Robamapocalypse, on the other hand, frustrated me. First of all I am not that enthralled with Bizarro books that involve real life characters. Jeff Burk with his Shatner novels is the only one that really pulls it off . The problem is made ten-fold when you take the president of the United State your target even if you make it clear there are no politics involved in the telling. The author does say that and deliver. Yet I feel it still took away from the plot. In this wild and complex work, Lord Obama is ruling the world in the far future as a robotic mutant. Robot Obama is ruling the only human city on earth still existing after the zombie apocalypse. It’s not easy. As Lord Obama says, “Maybe accepting the consciousness of an Elder God from a dark dimension totally unfathomable and incomprehensible to humankind wasn’t such a good idea.” What entails is a hodge-podge of robot warriors, zombies and American Gladiator styled death matches, Frankly it is a bit of a mess. It doesn’t really work for me. What saves it is that Strange’s imagination is first class. But in this book it is working faster than his typing, leaving his computer to gasp out of breath trying to catch up. I’m not sure but it feels like one of his earlier works. I have to give it two and a half stars. I may have given it more if I didn’t already read The Humans Under The Bed and the next book.

 


It is that “Next book” that kills them all. Vampire Guts in Nuke Town is a messy but exquisite marvel of Bizarro, vampire epic, and folk legend about a really grossed out human hero. The title is not just about vampire parts but also about our hero “Guts', one of the last of the humans after an apocalypse caused by a plague that leaves vampires the rulers of earth and the few humans who survive haunted by their own mutant transformations. Guts is a true anti-hero haunted by his past yet pulled on by some unseen force to rid the world of the vampire scourge. Vampire Guts et al may be a vampire tale but the author doesn’t “do” vampire. He has created a totally different and fairly disgusting variety. This is the author’s strength. The traditional creatures of horror literature just aren’t horrible enough for him. He tricked them out and revs them up to give the reader a totally weirded out version. Like the first two books I read, Vampire Guts never lets up on the action and violence. Yet it leaves the other two books disappearing in the rear view mirror and eating dust. Five stars. Easy.

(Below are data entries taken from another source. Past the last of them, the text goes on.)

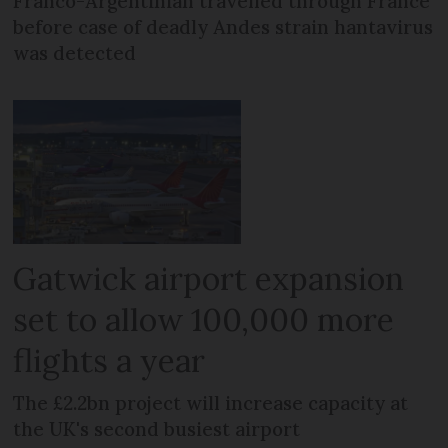
Franco-Argentinian travelled through France
before case of deadly Andes strain hantavirus
was detected
Gatwick airport expansion
set to allow 100,000 more
flights a year
The £2.2bn project will increase capacity at
the UK's second busiest airport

So what we have with Kevin Strange is a man with a vision, one that seems to delight in mutants, apocalypses and scattered body parts. It may not be everyone’s cup of tea but there is something that is inspired about his prose that makes you not mind being in a world with humans under the bed, vampire’s vs human mutants, or a robot Barack Obama fighting zombies at least for a few hours of reading. Who cares if it is a slaughter house? Let’s ride that roller coaster!